Accelerating HDC-CNN Hybrid Models Using Custom Instructions on RISC-V GPUs
Wakuto Matsumi, Riaz-Ul-Haque Mian
TL;DR
Hyperdimensional Computing offers low-power, highly parallel processing but struggles with accuracy on complex tasks, motivating HDC-CNN hybrids. This paper introduces a RISC-V-based GPU accelerator with four custom HDC instructions to accelerate Bound-like operations and integrate seamlessly with CNNs. In microbenchmarks, the custom instructions provide up to 56x speedup, but for real-world image classification gains are modest due to encoding-dominated workloads, highlighting encoding as the bottleneck. The work demonstrates the viability of open, programmable RISC-V GPUs for domain-specific accelerators and points to encoding and matrix-operation optimizations as key future directions.
Abstract
Machine learning based on neural networks has advanced rapidly, but the high energy consumption required for training and inference remains a major challenge. Hyperdimensional Computing (HDC) offers a lightweight, brain-inspired alternative that enables high parallelism but often suffers from lower accuracy on complex visual tasks. To overcome this, hybrid accelerators combining HDC and Convolutional Neural Networks (CNNs) have been proposed, though their adoption is limited by poor generalizability and programmability. The rise of open-source RISC-V architectures has created new opportunities for domain-specific GPU design. Unlike traditional proprietary GPUs, emerging RISC-V-based GPUs provide flexible, programmable platforms suitable for custom computation models such as HDC. In this study, we design and implement custom GPU instructions optimized for HDC operations, enabling efficient processing for hybrid HDC-CNN workloads. Experimental results using four types of custom HDC instructions show a performance improvement of up to 56.2 times in microbenchmark tests, demonstrating the potential of RISC-V GPUs for energy-efficient, high-performance computing.

### ABOUT THIS EXERCISE
Revise the paper summary starting at "Accelerating HDC-CNN Hybrid" and ending at "key future directions.", replacing "microbenchmarks" with "synthetic benchmarks".

### DATASET ENTRIES
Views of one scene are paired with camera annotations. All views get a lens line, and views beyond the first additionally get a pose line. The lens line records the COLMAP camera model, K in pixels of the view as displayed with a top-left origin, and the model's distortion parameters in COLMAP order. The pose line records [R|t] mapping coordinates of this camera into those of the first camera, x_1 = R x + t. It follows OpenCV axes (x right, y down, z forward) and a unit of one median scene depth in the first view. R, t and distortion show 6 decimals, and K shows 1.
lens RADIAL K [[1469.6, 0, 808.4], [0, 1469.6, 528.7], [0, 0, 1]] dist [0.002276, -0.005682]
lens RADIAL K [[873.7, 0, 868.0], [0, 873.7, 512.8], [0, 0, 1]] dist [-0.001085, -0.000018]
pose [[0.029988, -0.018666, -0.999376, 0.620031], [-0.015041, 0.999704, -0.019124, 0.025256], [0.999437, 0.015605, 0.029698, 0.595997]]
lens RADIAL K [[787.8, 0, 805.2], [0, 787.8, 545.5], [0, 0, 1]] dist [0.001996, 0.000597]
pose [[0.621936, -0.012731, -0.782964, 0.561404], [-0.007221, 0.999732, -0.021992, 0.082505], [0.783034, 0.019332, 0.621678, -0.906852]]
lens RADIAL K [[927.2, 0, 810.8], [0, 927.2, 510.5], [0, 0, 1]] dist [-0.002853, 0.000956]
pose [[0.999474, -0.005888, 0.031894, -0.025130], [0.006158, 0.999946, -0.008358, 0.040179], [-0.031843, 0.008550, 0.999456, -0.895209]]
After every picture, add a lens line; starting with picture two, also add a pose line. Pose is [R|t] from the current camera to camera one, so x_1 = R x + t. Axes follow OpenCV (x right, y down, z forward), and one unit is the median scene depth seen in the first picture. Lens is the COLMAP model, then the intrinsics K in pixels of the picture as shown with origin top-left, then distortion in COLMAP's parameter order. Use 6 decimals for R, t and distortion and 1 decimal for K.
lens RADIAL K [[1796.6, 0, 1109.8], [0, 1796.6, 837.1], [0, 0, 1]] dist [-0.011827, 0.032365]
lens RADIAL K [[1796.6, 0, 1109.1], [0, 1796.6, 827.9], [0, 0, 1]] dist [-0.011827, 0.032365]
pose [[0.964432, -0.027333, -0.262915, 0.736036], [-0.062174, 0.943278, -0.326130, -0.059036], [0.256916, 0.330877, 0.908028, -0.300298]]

### PROBLEM SOLUTION
Accelerating HDC-CNN Hybrid Models Using Custom Instructions on RISC-V GPUs
Wakuto Matsumi, Riaz-Ul-Haque Mian
TL;DR
Hyperdimensional Computing offers low-power, highly parallel processing but struggles with accuracy on complex tasks, motivating HDC-CNN hybrids. This paper introduces a RISC-V-based GPU accelerator with four custom HDC instructions to accelerate Bound-like operations and integrate seamlessly with CNNs. In synthetic benchmarks, the custom instructions provide up to 56x speedup, but for real-world image classification gains are modest due to encoding-dominated workloads, highlighting encoding as the bottleneck. The work demonstrates the viability of open, programmable RISC-V GPUs for domain-specific accelerators and points to encoding and matrix-operation optimizations as key future directions.